Northern Oil & Gas
Stifel analysts remain very positive on this small-cap energy play. Northern Oil & Gas Inc. (NYSE: NOG) is engaged in the acquisition, exploration, development and production of oil and natural gas properties, primarily in the Bakken and Three Forks formations within the Williston Basin in North Dakota and Montana. It is the largest non-operator in that basin.
With Bakken returns continuing to improve to well above 50%, and Northern’s operating partners representing what may be as the best operators in the basin, there is upside potential.
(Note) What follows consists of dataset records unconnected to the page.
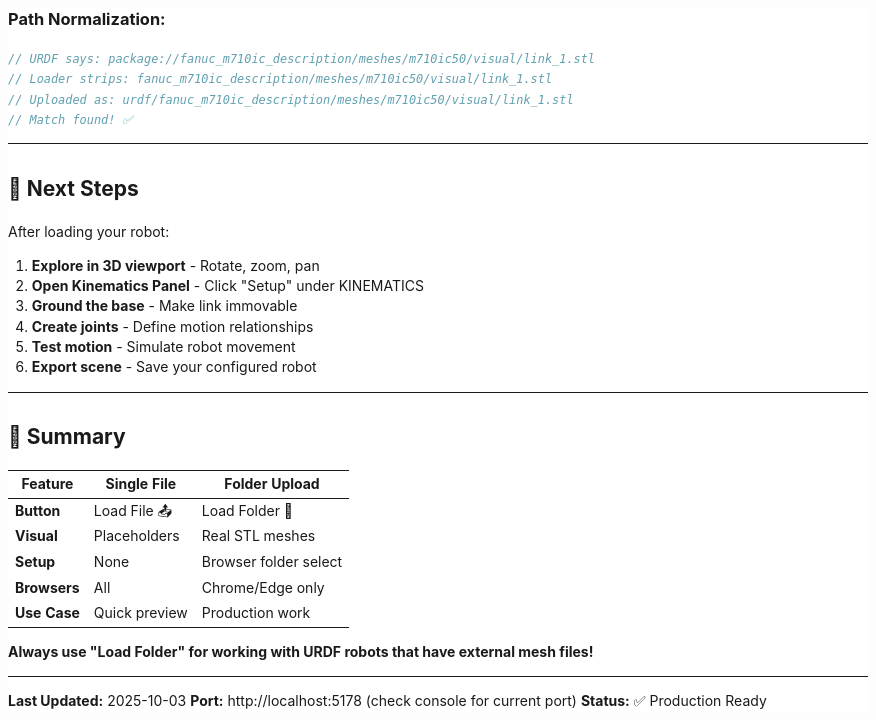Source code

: ### **Path Normalization:**

```typescript
// URDF says: package://fanuc_m710ic_description/meshes/m710ic50/visual/link_1.stl
// Loader strips: fanuc_m710ic_description/meshes/m710ic50/visual/link_1.stl
// Uploaded as: urdf/fanuc_m710ic_description/meshes/m710ic50/visual/link_1.stl
// Match found! ✅
```

---

## 🚀 Next Steps

After loading your robot:

1. **Explore in 3D viewport** - Rotate, zoom, pan
2. **Open Kinematics Panel** - Click "Setup" under KINEMATICS
3. **Ground the base** - Make link immovable
4. **Create joints** - Define motion relationships
5. **Test motion** - Simulate robot movement
6. **Export scene** - Save your configured robot

---

## 📝 Summary

| Feature | Single File | Folder Upload |
|---------|------------|---------------|
| **Button** | Load File 📤 | Load Folder 📁 |
| **Visual** | Placeholders | Real STL meshes |
| **Setup** | None | Browser folder select |
| **Browsers** | All | Chrome/Edge only |
| **Use Case** | Quick preview | Production work |

**Always use "Load Folder" for working with URDF robots that have external mesh files!**

---

**Last Updated:** 2025-10-03
**Port:** http://localhost:5178 (check console for current port)
**Status:** ✅ Production Ready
The company pre-announced solid third-quarter production activity, and while the weather curtailed some results, the company kept 2019 final estimates intact. It was noted this week the company is expected to have free cash flow equal to almost three-quarters of the stock market capitalization over the next year.
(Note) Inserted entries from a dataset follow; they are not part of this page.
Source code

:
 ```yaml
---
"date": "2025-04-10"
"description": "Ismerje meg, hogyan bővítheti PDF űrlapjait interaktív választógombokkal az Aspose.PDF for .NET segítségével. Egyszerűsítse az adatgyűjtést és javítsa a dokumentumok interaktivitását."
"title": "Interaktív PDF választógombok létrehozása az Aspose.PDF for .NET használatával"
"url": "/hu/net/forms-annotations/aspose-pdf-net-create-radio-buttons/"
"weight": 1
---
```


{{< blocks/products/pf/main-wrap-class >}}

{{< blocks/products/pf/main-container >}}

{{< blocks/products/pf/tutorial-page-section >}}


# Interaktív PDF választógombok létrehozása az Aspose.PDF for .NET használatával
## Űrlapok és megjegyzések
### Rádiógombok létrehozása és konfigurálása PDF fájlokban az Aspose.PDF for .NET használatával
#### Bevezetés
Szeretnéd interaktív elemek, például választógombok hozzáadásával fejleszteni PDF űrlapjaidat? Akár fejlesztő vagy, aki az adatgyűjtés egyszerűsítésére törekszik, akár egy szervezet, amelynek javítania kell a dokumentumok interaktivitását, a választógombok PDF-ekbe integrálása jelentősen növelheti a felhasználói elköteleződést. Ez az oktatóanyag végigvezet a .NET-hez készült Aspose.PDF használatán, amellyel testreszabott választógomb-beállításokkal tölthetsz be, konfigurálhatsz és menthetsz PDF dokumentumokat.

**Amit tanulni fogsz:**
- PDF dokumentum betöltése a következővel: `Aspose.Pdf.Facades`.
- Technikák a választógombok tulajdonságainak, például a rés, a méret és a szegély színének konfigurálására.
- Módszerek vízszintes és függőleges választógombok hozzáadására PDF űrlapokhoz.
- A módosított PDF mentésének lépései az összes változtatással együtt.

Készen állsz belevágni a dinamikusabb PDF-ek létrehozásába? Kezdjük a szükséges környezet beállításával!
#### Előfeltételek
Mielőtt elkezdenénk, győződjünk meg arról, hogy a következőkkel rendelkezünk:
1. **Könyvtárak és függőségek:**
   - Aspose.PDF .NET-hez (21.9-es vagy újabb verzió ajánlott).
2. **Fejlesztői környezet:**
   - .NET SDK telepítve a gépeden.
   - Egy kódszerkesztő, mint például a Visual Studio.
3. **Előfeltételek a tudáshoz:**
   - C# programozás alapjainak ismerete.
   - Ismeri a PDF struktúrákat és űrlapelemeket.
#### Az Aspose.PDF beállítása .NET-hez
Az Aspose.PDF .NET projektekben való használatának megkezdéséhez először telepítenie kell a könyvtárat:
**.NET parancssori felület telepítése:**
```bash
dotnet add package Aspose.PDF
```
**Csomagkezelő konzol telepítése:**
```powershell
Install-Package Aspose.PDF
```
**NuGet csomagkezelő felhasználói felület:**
The monster $5.70 Stifel price target compares the posted consensus target of $3.42 and the closing share price of $2.06 seen on Friday.
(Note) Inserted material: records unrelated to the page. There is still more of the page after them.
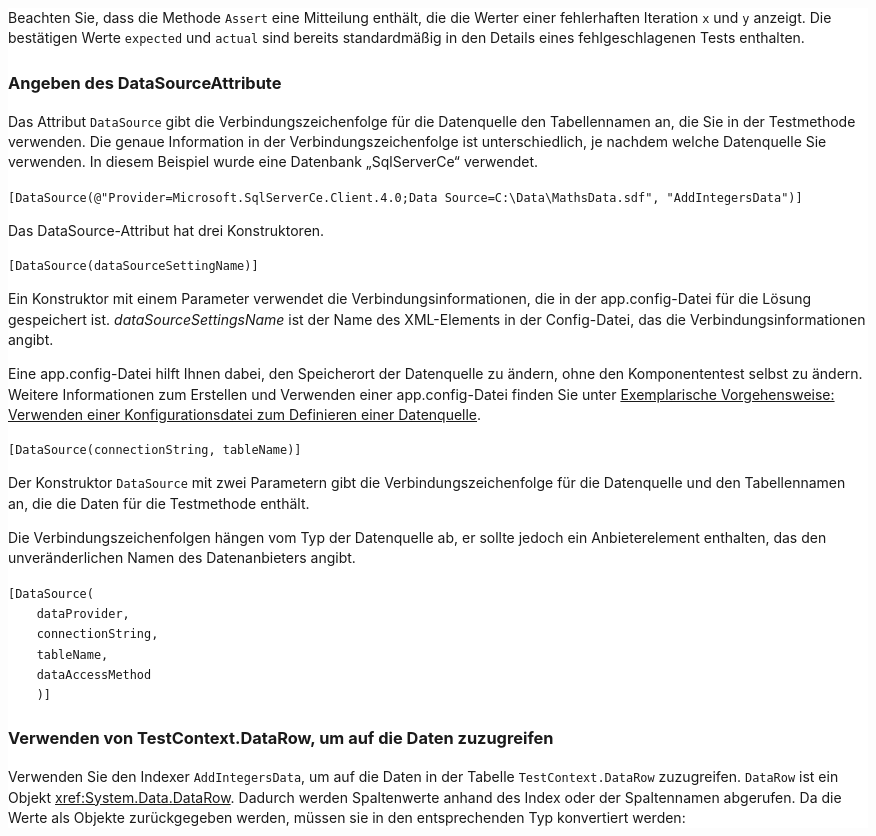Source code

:  Beachten Sie, dass die Methode `Assert` eine Mitteilung enthält, die die Werter einer fehlerhaften Iteration `x` und `y` anzeigt. Die bestätigen Werte `expected` und `actual` sind bereits standardmäßig in den Details eines fehlgeschlagenen Tests enthalten.

### <a name="specifying-the-datasourceattribute"></a><a name="BKMK_Specifying_the_DataSourceAttribute"></a> Angeben des DataSourceAttribute
 Das Attribut `DataSource` gibt die Verbindungszeichenfolge für die Datenquelle den Tabellennamen an, die Sie in der Testmethode verwenden. Die genaue Information in der Verbindungszeichenfolge ist unterschiedlich, je nachdem welche Datenquelle Sie verwenden. In diesem Beispiel wurde eine Datenbank „SqlServerCe“ verwendet.

```
[DataSource(@"Provider=Microsoft.SqlServerCe.Client.4.0;Data Source=C:\Data\MathsData.sdf", "AddIntegersData")]
```

 Das DataSource-Attribut hat drei Konstruktoren.

```
[DataSource(dataSourceSettingName)]
```

 Ein Konstruktor mit einem Parameter verwendet die Verbindungsinformationen, die in der app.config-Datei für die Lösung gespeichert ist. *dataSourceSettingsName* ist der Name des XML-Elements in der Config-Datei, das die Verbindungsinformationen angibt.

 Eine app.config-Datei hilft Ihnen dabei, den Speicherort der Datenquelle zu ändern, ohne den Komponententest selbst zu ändern. Weitere Informationen zum Erstellen und Verwenden einer app.config-Datei finden Sie unter [Exemplarische Vorgehensweise: Verwenden einer Konfigurationsdatei zum Definieren einer Datenquelle](../test/walkthrough-using-a-configuration-file-to-define-a-data-source.md).

```
[DataSource(connectionString, tableName)]
```

 Der Konstruktor `DataSource` mit zwei Parametern gibt die Verbindungszeichenfolge für die Datenquelle und den Tabellennamen an, die die Daten für die Testmethode enthält.

 Die Verbindungszeichenfolgen hängen vom Typ der Datenquelle ab, er sollte jedoch ein Anbieterelement enthalten, das den unveränderlichen Namen des Datenanbieters angibt.

```
[DataSource(
    dataProvider,
    connectionString,
    tableName,
    dataAccessMethod
    )]
```

### <a name="using-testcontextdatarow-to-access-the-data"></a><a name="BKMK_Using_TestContext_DataRow_to_access_the_data"></a> Verwenden von TestContext.DataRow, um auf die Daten zuzugreifen
 Verwenden Sie den Indexer `AddIntegersData`, um auf die Daten in der Tabelle `TestContext.DataRow` zuzugreifen. `DataRow` ist ein Objekt <xref:System.Data.DataRow>. Dadurch werden Spaltenwerte anhand des Index oder der Spaltennamen abgerufen. Da die Werte als Objekte zurückgegeben werden, müssen sie in den entsprechenden Typ konvertiert werden:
This small-cap biotech stock has serious upside possibilities. Syros Pharmaceuticals Inc. (NASDAQ: SYRS) engages in the development of novel gene control therapies for cancer and other diseases. It has developed a proprietary platform that is designed to systematically and efficiently analyze unexploited regions of DNA in human disease tissue to identify and drug novel targets linked to genomically defined patient populations.
The firm focuses on developing treatments for cancer and immune-mediated diseases and is building a pipeline of gene control medicines and recently presented new preclinical data for SY-5609, its highly selective and potent oral inhibitor of cyclin-dependent kinase 7 (CDK7). The data demonstrate that SY-5609 induces deep and sustained anti-tumor activity, including complete regressions, in multiple preclinical models of solid tumors at doses below the maximum tolerated dose. These data were presented at the AACR-NCI-EORTC International Conference on Molecular Targets and Cancer Therapeutics in Boston.
Oppenheimer has set its price objective at $11. The consensus target is higher at $13.50, but the stock ended the week at $5.34.
This very aggressive tech play could have upside above the Jefferies target. Zynga Inc. (NASDAQ: ZNGA) is a leading developer of mobile and social games. In the company’s relatively short history, it has developed a broad portfolio of games that includes several on Facebook and several top-grossing mobile apps. Key franchises include FarmVille, Zynga Poker, Hit It Rich Slots and Words With Friends.
With live events growing the company’s revenues, cost-cutting should drive margin expansion, which is very positive. The company also pops up in takeover chatter, and the low price makes it even more attractive.
Zynga posted a healthy top and bottom line third-quarter beats, coupled with an above consensus fourth-quarter guide. The Jefferies analysts continue to believe investors are too focused on potential near-term M&A and are overlooking the fundamental strength in the core business. They view Zynga as the best way to play the industry tailwinds within mobile gaming.
The Jefferies price target is $7.50. The consensus target price is $7.41, and the shares were changing hands on Friday’s close at $6.35 apiece.
These five stocks for aggressive accounts looking to get share count leverage on stocks have sizable upside potential. While not suited for all investors, these are not penny stocks with absolutely no track record or liquidity, and major Wall Street firms have research coverage.